[Opening Task material section]
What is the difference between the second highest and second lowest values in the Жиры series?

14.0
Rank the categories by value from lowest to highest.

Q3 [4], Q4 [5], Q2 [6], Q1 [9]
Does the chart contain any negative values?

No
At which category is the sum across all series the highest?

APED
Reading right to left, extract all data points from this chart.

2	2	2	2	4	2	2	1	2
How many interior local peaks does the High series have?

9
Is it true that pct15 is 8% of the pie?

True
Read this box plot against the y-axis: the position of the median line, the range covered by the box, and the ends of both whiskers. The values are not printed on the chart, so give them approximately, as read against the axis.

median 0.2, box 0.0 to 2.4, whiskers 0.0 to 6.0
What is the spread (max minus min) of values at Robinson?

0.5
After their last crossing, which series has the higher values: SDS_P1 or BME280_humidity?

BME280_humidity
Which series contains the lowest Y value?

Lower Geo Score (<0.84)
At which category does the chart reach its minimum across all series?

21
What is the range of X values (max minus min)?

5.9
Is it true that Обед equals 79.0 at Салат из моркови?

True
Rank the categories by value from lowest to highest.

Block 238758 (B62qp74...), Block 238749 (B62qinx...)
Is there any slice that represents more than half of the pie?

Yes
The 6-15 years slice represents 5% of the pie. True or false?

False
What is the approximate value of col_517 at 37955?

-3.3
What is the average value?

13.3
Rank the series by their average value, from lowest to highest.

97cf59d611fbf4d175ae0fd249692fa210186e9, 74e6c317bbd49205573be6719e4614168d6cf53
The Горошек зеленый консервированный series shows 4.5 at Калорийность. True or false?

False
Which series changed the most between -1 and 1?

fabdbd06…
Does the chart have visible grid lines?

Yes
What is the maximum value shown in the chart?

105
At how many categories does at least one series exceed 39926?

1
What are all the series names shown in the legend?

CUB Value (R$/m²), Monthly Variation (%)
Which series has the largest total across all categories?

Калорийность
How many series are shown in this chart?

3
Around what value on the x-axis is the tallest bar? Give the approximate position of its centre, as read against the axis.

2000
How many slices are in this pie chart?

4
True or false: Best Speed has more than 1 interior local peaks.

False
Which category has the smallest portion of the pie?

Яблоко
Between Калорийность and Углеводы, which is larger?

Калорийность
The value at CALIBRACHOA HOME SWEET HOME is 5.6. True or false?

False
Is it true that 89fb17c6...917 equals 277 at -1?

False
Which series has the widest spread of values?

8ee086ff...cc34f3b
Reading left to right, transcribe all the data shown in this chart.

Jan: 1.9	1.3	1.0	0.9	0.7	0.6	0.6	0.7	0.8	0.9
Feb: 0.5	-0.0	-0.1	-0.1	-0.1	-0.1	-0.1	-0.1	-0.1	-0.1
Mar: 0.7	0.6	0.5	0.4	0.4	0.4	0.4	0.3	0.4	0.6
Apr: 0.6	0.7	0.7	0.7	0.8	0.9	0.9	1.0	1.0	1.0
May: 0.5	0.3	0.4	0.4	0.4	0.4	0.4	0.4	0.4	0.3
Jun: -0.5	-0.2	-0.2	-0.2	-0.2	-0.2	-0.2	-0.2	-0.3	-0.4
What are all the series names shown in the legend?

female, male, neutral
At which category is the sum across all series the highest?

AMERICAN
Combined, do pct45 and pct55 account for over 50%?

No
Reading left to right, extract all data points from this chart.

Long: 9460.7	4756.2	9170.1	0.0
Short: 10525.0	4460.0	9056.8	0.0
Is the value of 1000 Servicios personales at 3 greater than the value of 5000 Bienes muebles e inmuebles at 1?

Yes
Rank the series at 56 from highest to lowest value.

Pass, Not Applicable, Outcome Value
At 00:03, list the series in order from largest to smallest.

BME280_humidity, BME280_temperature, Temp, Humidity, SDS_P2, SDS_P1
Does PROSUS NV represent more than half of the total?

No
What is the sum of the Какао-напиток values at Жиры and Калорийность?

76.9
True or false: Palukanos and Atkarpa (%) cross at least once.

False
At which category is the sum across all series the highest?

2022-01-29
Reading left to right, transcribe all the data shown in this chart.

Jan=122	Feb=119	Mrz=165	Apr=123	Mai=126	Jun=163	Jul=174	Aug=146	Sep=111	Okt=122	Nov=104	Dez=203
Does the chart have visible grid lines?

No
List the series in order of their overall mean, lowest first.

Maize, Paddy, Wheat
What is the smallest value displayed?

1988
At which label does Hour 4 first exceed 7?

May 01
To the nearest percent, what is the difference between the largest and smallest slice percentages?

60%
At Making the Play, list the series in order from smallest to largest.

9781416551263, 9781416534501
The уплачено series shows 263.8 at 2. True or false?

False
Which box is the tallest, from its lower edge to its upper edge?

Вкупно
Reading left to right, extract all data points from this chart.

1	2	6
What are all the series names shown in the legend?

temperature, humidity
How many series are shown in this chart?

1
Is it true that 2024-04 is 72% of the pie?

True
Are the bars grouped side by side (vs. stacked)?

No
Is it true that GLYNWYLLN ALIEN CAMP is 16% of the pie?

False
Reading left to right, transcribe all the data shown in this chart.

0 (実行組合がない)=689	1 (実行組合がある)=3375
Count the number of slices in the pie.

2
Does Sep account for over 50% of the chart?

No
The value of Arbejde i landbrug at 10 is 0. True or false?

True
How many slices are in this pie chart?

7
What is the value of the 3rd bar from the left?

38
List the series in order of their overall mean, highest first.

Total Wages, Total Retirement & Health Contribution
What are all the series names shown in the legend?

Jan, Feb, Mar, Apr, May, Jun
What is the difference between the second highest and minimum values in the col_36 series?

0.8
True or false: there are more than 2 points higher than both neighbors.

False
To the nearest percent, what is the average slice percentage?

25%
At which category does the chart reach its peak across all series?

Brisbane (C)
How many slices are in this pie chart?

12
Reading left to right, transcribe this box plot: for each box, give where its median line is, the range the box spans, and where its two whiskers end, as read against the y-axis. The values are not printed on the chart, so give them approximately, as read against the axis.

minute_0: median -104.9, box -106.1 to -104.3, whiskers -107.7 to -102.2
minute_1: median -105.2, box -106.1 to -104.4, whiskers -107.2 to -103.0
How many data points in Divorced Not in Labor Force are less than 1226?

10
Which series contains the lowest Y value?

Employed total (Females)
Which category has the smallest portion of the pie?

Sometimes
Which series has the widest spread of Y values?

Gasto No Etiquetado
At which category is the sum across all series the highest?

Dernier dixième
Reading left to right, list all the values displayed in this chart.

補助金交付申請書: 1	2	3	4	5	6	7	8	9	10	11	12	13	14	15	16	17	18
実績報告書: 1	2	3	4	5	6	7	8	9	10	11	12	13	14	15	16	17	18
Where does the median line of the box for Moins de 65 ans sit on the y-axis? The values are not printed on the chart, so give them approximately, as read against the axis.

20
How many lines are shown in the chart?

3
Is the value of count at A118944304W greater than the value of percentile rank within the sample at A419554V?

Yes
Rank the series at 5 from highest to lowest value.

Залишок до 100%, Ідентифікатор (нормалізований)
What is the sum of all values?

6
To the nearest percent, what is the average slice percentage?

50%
[Closing Task material section]
(Task statement): Count the lines above that contain the string "printed", matching case exactly. Reply with the number alone.

(Answer box): 3